* Exercise details:
What lines in the material hold the string "свою"? Copy out each of them.
** Records shown follows **
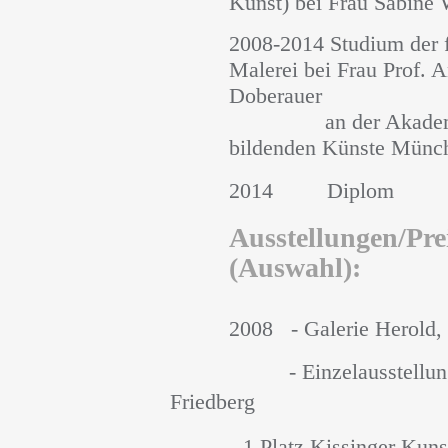
Kunst) bei Frau Sabine
2008-2014 Studium der f
Malerei bei Frau Prof. 
Doberauer
an der Akademi
bildenden Künste Münc
2014 Diplom
Ausstellungen/Pre
(Auswahl):
2008 - Galerie Herold
- Einzelausstellung „
Friedberg
- 1.Platz Kissinger Kunst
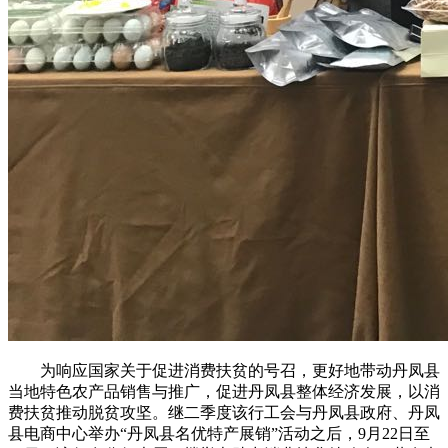
为响应国家关于促进消费扶贫的号召，更好地带动丹凤县
当地特色农产品销售与推广，促进丹凤县整体经济发展，以消
费扶贫推动脱贫攻坚。继二季度该行工会与丹凤县政府、丹凤
县电商中心举办“丹凤县名优特产展销”活动之后，9月22日至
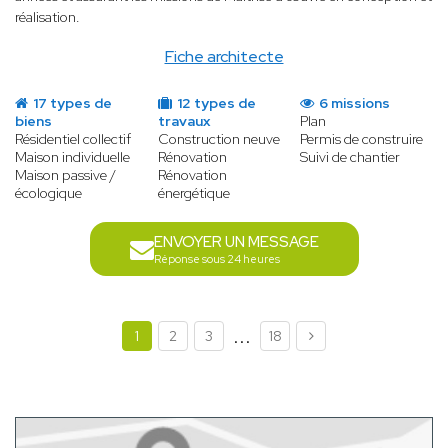
réalisation.
Fiche architecte
17 types de
12 types de
6 missions
biens
travaux
Plan
Résidentiel collectif
Construction neuve
Permis de construire
Maison individuelle
Rénovation
Suivi de chantier
Maison passive /
Rénovation
écologique
énergétique
ENVOYER UN MESSAGE
Réponse sous 24 heures
...
1
2
3
18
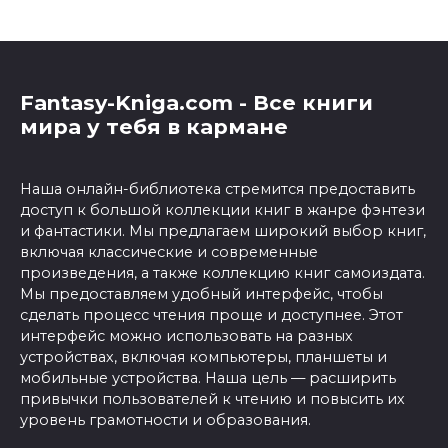
Fantasy-Kniga.com - Все книги
мира у тебя в кармане
Наша онлайн-библиотека стремится предоставить
доступ к большой коллекции книг в жанре фэнтези
и фантастики. Мы предлагаем широкий выбор книг,
включая классические и современные
произведения, а также коллекцию книг самоиздата.
Мы предоставляем удобный интерфейс, чтобы
сделать процесс чтения проще и доступнее. Этот
интерфейс можно использовать на разных
устройствах, включая компьютеры, планшеты и
мобильные устройства. Наша цель — расширить
привычки пользователей к чтению и повысить их
уровень грамотности и образования.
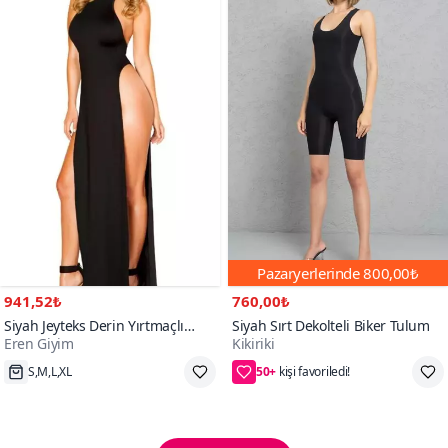
Pazaryerlerinde
800,00₺
941,52₺
760,00₺
Siyah Jeyteks Derin Yırtmaçlı
Siyah Sırt Dekolteli Biker Tulum
Eren Giyim
Kikiriki
Elbise
50+
Hızlı Kargo
40₺ daha az öde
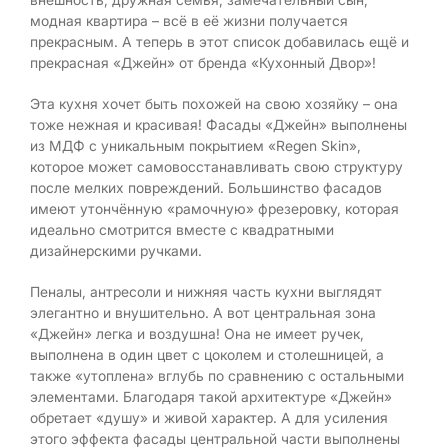
модная квартира – всё в её жизни получается
прекрасным. А теперь в этот список добавилась ещё и
прекрасная «Джейн» от бренда «Кухонный Двор»!
Эта кухня хочет быть похожей на свою хозяйку – она
тоже нежная и красивая! Фасады «Джейн» выполнены
из МДФ с уникальным покрытием «Regen Skin»,
которое может самовосстанавливать свою структуру
после мелких повреждений. Большинство фасадов
имеют утончённую «рамочную» фрезеровку, которая
идеально смотрится вместе с квадратными
дизайнерскими ручками.
Пеналы, антресоли и нижняя часть кухни выглядят
элегантно и внушительно. А вот центральная зона
«Джейн» легка и воздушна! Она не имеет ручек,
выполнена в один цвет с цоколем и столешницей, а
также «утоплена» вглубь по сравнению с остальными
элементами. Благодаря такой архитектуре «Джейн»
обретает «душу» и живой характер. А для усиления
этого эффекта фасады центральной части выполнены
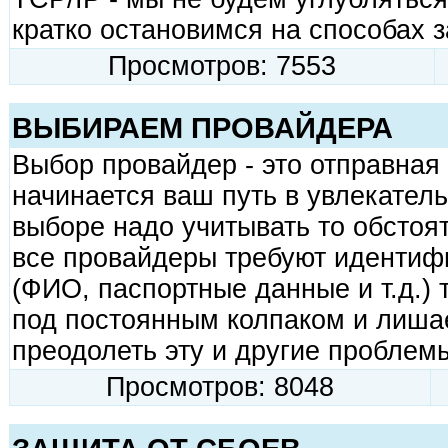
кратко остановимся на способах 
Просмотров: 7553
ВЫБИРАЕМ ПРОВАЙДЕРА
Выбор провайдер - это отправная 
начинается ваш путь в увлекател
выборе надо учитывать то обстоят
все провайдеры требуют идентиф
(ФИО, паспортные данные и т.д.) т
под постоянным колпаком и лишае
преодолеть эту и другие проблемы
Просмотров: 8048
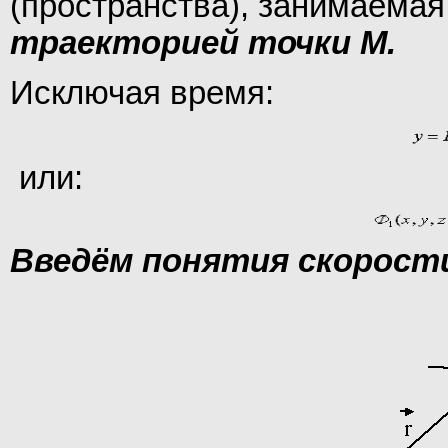
(пространства), занимаемая
траекторией точки М.
Исключая время:
или:
Введём понятия скорости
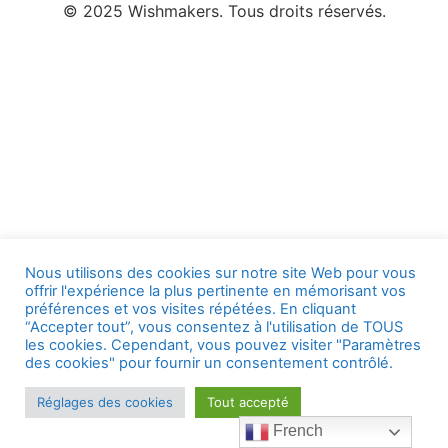
© 2025 Wishmakers. Tous droits réservés.
Nous utilisons des cookies sur notre site Web pour vous
offrir l'expérience la plus pertinente en mémorisant vos
préférences et vos visites répétées. En cliquant
“Accepter tout”, vous consentez à l'utilisation de TOUS
les cookies. Cependant, vous pouvez visiter "Paramètres
des cookies" pour fournir un consentement contrôlé.
Réglages des cookies
Tout accepté
French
** End of Records shown **
* Response to the task:
Эта кухня хочет быть похожей на свою хозяйку – она
которое может самовосстанавливать свою структуру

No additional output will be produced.